Our observations also reveal an additional paradigm for tumor suppressor gene inactivation and suggest a therapeutic approach for the treatment of cancer. Models of haploinsufficiency normally reveal a more severe cancer causing phenotype when reduction to homozygosity occurs (37). However, the data presented here demonstrate that another outcome is possible, namely that whereas loss of one copy of a gene can promote tumor formation as we have previously shown for MAD2, inactivation of the second copy of the tumor suppressor gene can lead to cell death (9). To our knowledge, this is the first example of a tumor suppressor gene that is also required for somatic cell viability.

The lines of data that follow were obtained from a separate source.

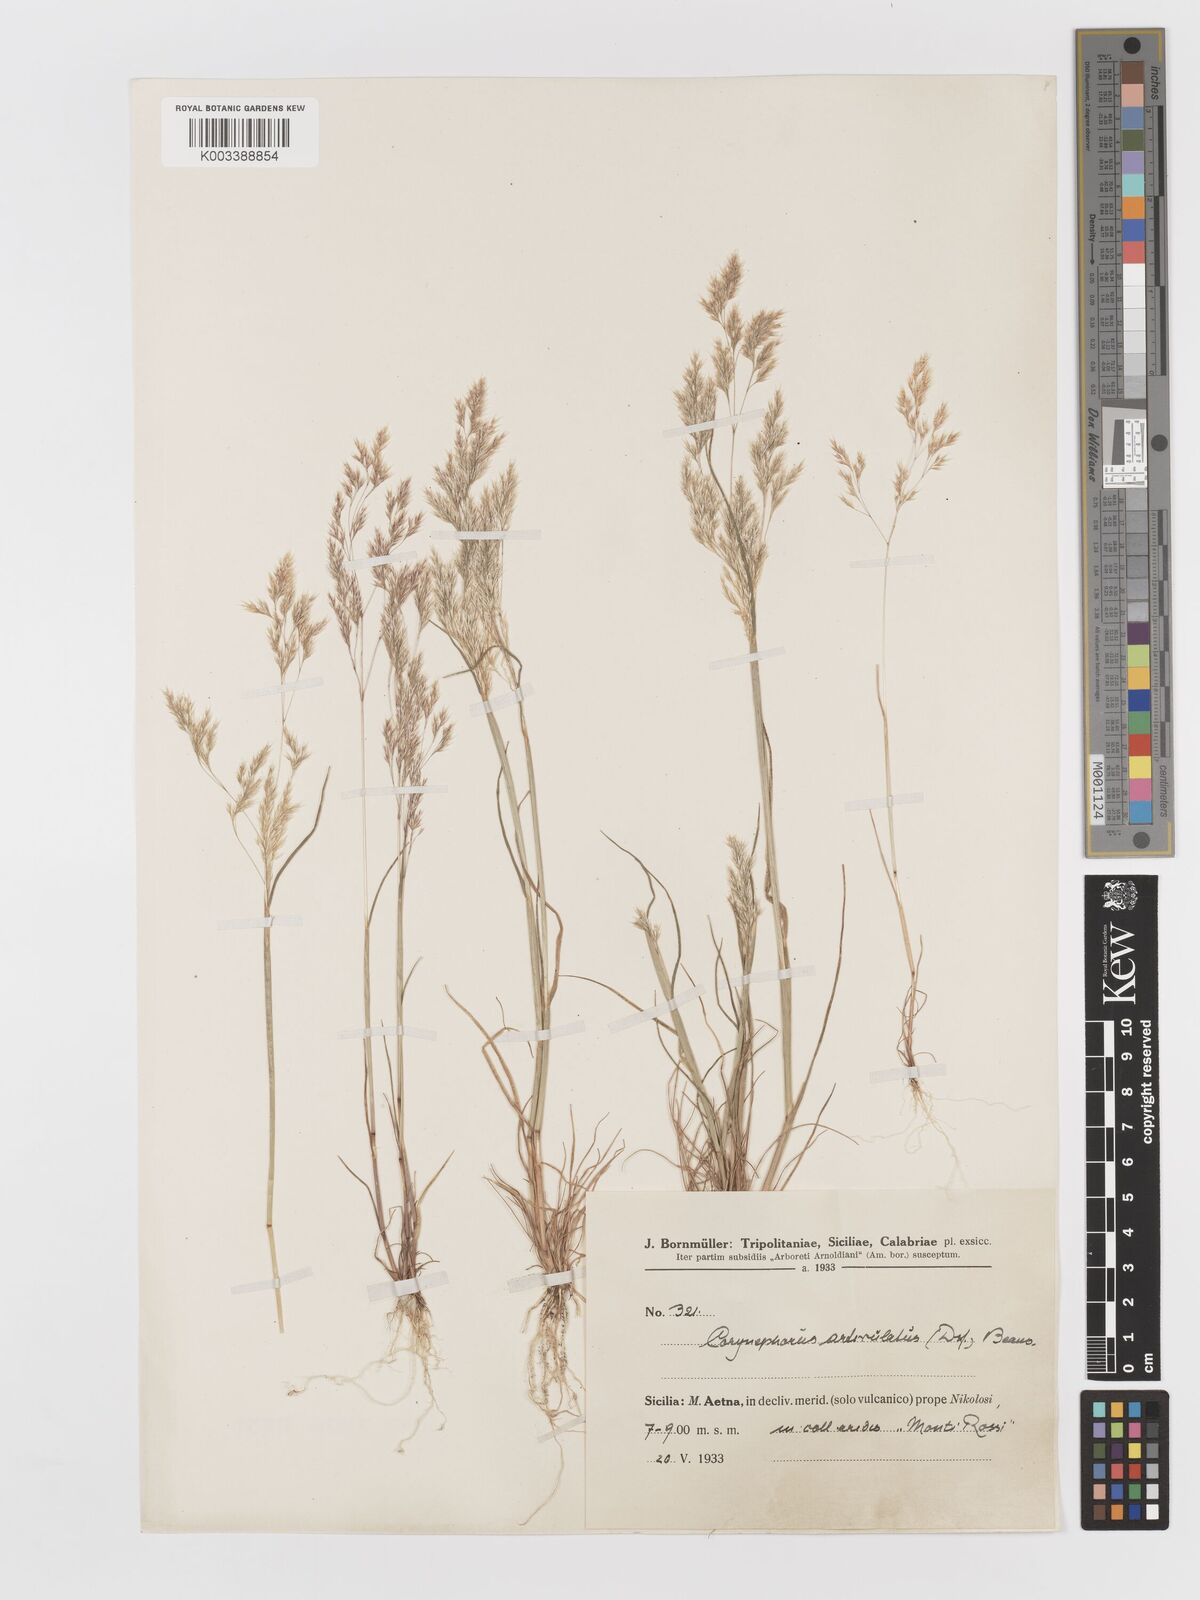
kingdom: Plantae
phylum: Tracheophyta
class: Liliopsida
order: Poales
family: Poaceae
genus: Corynephorus
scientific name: Corynephorus divaricatus
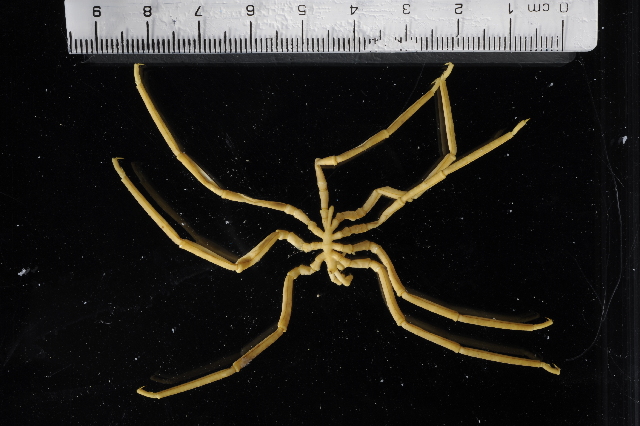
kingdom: Animalia
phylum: Arthropoda
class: Pycnogonida
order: Pantopoda
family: Pallenopsidae
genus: Pallenopsis
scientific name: Pallenopsis latefrontalis
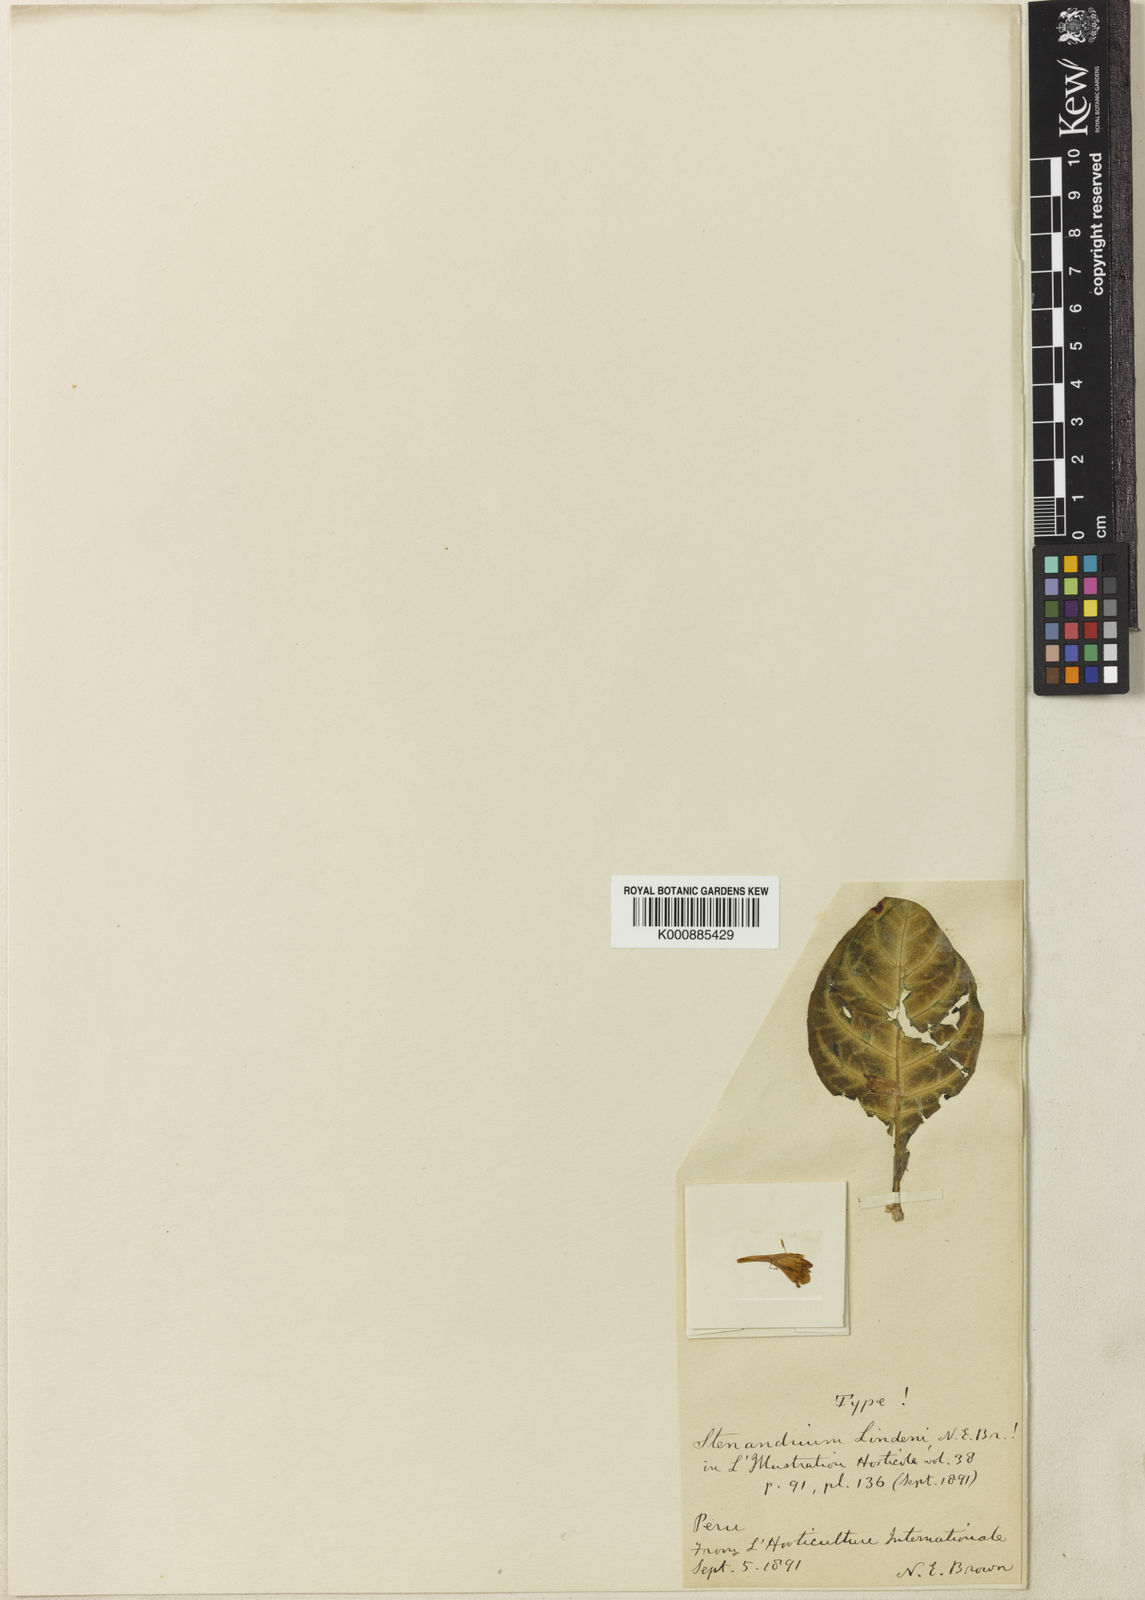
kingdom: Plantae
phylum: Tracheophyta
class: Magnoliopsida
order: Lamiales
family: Acanthaceae
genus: Aphelandra
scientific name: Aphelandra maculata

MAD2 loss effectively inactivates the checkpoint while inducing a checkpoint stress owing to defective microtubule formation, resulting in high-efficiency tumor cell killing, which appears to be independent of p53. Given the preexisting low level of checkpoint activity in many tumor cells and the broad clinical utility of spindle inhibitors in cancer treatment, the mitotic checkpoint would appear to represent a rational target for anticancer drug design.